„the problem is that good management is at odds with innovation”

„the problem is that good management is at odds with innovation”

Inteview with Vivék Pundír, instructor of Innovation Management.

You’re a growth strategy consultant. Can you explain very simply what growth strategy consultants do?

Very simply, a growth strategy consultant’s job is to help companies grow their revenues. There are usually three ways to achieve growth that benefit from the external expertise of a growth strategy consultant: developing new products, entering new markets, or finding new uses for existing products. The bulk of my work focuses on the first two of these. When launching new products, companies often target their most developed markets. While this strategy may work in certain situations, following it as a rule of thumb is a mistake. For example, I helped a client in Asia develop mobile payments, and the client was eager to launch it in Singapore. Singapore was already heavily banked and relatively cashless with a very high penetration and usage of credit cards (including contactless cards).

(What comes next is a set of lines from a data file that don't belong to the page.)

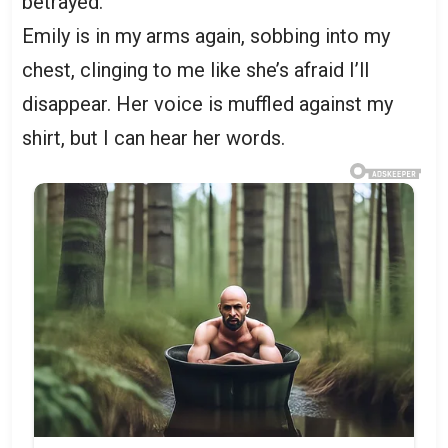
betrayed.
Emily is in my arms again, sobbing into my
chest, clinging to me like she’s afraid I’ll
disappear. Her voice is muffled against my
shirt, but I can hear her words.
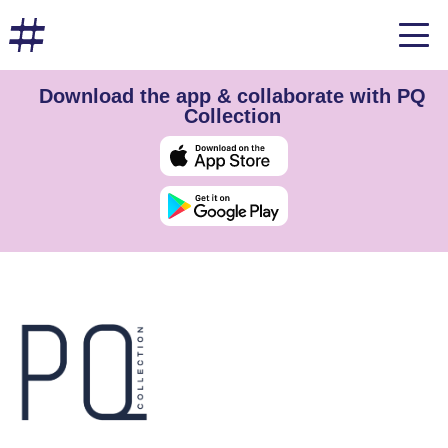
Download the app & collaborate with PQ
Collection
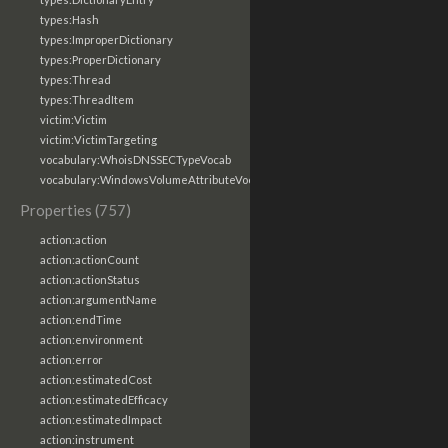
types:Hash
types:ImproperDictionary
types:ProperDictionary
types:Thread
types:ThreadItem
victim:Victim
victim:VictimTargeting
vocabulary:WhoisDNSSECTypeVocab
vocabulary:WindowsVolumeAttributeVocab
Properties (757)
action:action
action:actionCount
action:actionStatus
action:argumentName
action:endTime
action:environment
action:error
action:estimatedCost
action:estimatedEfficacy
action:estimatedImpact
action:instrument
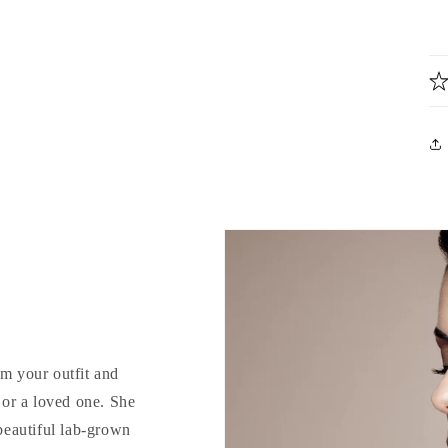
rm your outfit and
d or a loved one. She
 beautiful lab-grown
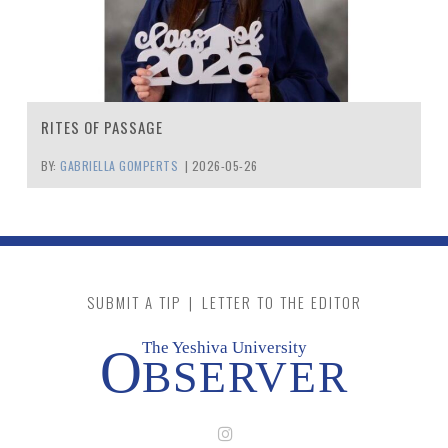
RITES OF PASSAGE
BY:
GABRIELLA GOMPERTS
|
2026-05-26
SUBMIT A TIP
|
LETTER TO THE EDITOR
The Yeshiva University
O
BSERVER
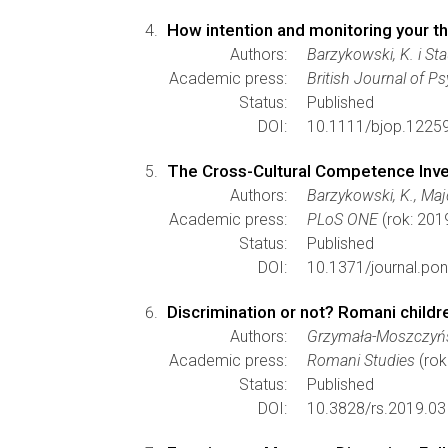
How intention and monitoring your t
Authors:
Barzykowski, K. i Sta
Academic press:
British Journal of P
Status:
Published
DOI:
10.1111/bjop.1225
The Cross-Cultural Competence Inven
Authors:
Barzykowski, K., Majd
Academic press:
PLoS ONE
(rok: 201
Status:
Published
DOI:
10.1371/journal.po
Discrimination or not? Romani childre
Authors:
Grzymała-Moszczyńsk
Academic press:
Romani Studies
(rok
Status:
Published
DOI:
10.3828/rs.2019.03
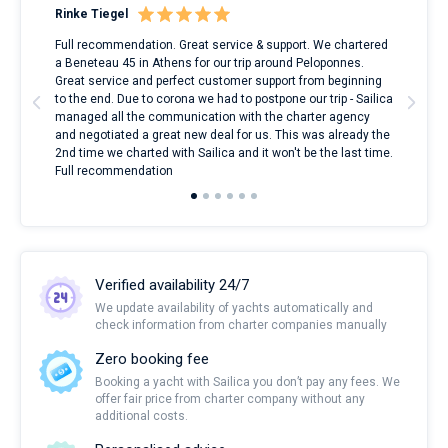
Rinke Tiegel
Kyl
ndes
Full recommendation. Great service & support. We chartered
I to
nnte
a Beneteau 45 in Athens for our trip around Peloponnes.
rent
l
Great service and perfect customer support from beginning
with
to the end. Due to corona we had to postpone our trip - Sailica
my 
managed all the communication with the charter agency
com
and negotiated a great new deal for us. This was already the
rece
2nd time we charted with Sailica and it won't be the last time.
mari
Full recommendation
over
Verified availability 24/7
We update availability of yachts automatically and
check information from charter companies manually
Zero booking fee
Booking a yacht with Sailica you don’t pay any fees. We
offer fair price from charter company without any
additional costs.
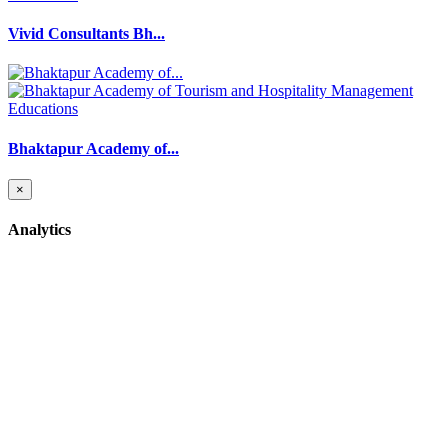
Vivid Consultants Bh...
Educations
Bhaktapur Academy of...
×
Analytics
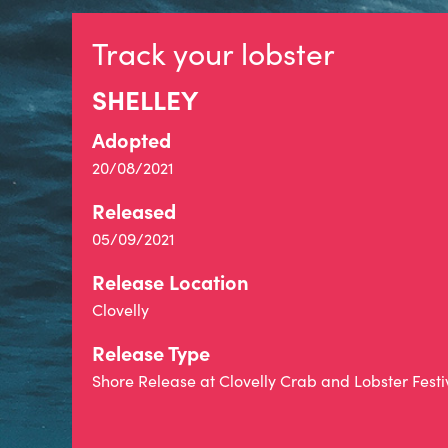
Track your lobster
SHELLEY
Adopted
20/08/2021
Released
05/09/2021
Release Location
Clovelly
Release Type
Shore Release at Clovelly Crab and Lobster Festi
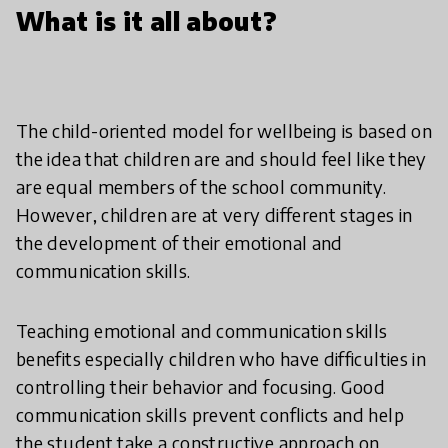
What is it all about?
The child-oriented model for wellbeing is based on
the idea that children are and should feel like they
are equal members of the school community.
However, children are at very different stages in
the development of their emotional and
communication skills.
Teaching emotional and communication skills
benefits especially children who have difficulties in
controlling their behavior and focusing. Good
communication skills prevent conflicts and help
the student take a constructive approach on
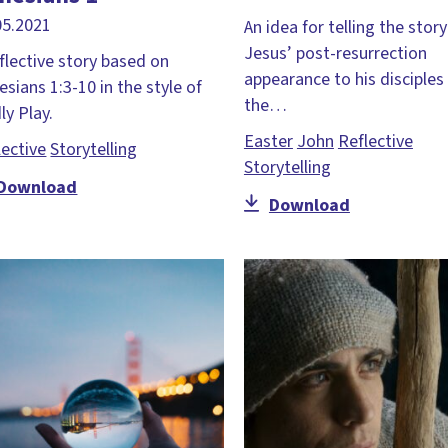
05.2021
An idea for telling the story
Jesus’ post-resurrection
eflective story based on
appearance to his disciples
esians 1:3-10 in the style of
the…
ly Play.
Easter
John
Reflective
lective
Storytelling
Storytelling
Download
Download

To my client, that indicated a high probability of adoption. However, I advised the client that the new mobile payments product offered very little advantage over contactless credit cards, and therefore getting consumers to change their behaviour to adopt mobile payments would be hard and slow. I was able to demonstrate this through focus groups. Thereafter, I convinced the client to launch the product in the Philippines, which was grossly underbanked. The rationale was that mobile payments provided a large enough benefit to entice customers to change their behaviour. The launch in the Philippines was extremely successful and quickly achieved high penetration in the market. This phenomenon of less developed markets leapfrogging technologies is well-known in academia, and unfortunately often ignored by businesses to their own peril.

In your experience what are the main mistakes managers commit when they fail to develop an innovative idea?

There are several commonly discussed examples of inventing companies missing the boat on commercializing their innovations. For instance, the digital camera was invented by Kodak, but the company was a complete and utter failure in the digital camera marketplace. It is easy to ridicule Kodak’s managers for that, but the truth is more complicated. Kodak’s managers weren’t stupid, they weren’t doing anything egregiously wrong in terms of management - the problem is that good management is at odds with innovation. The goal of management is keep the company stable (with nominal growth). Management models and corporate structures are not built for uncertainty and disruption. That’s why sometimes companies set up Skunkworks operations, which means creating a dedicated team for developing products outside the processes, procedures, hierarchy and sometimes even the geography of the main organization. That’s why when a team came to Kodak managers and told them they had invented a product, which if failed would be a loss in time and resources used to launch it, and if successful would be a fraction of the existing chemical film business but would kill the existing business, it was not a hard decision for them to shut the project down. The mistake is for the managers to not understand that if they are unwilling to cannibalize their own products, competitors might. And then, they’d be out of the existing product as well as a future market opportunity.

Given that you have lived in and worked in several countries, what do you find unique to Hungary?

I have lived and worked in America, Western Europe, Northern Europe, Central & Eastern Europe, South Asia, and Southeast Asia. Hungary is an interesting market, with an openness to innovation, so I find that in my discussions with senior managers at even large organizations that they are willing to experiment. However, there is a serious aversion to risk. This means that the experimentation has to be free or very cheap. There is not an appetite for risk similar to, say Silicon Valley. This is challenging. It is easier for smaller organizations and micro-enterprises with smaller stakes to experiment, iterate and innovate. Yet, necessity is the mother of invention, and the country is teeming with incredible talent, so I remain hopeful.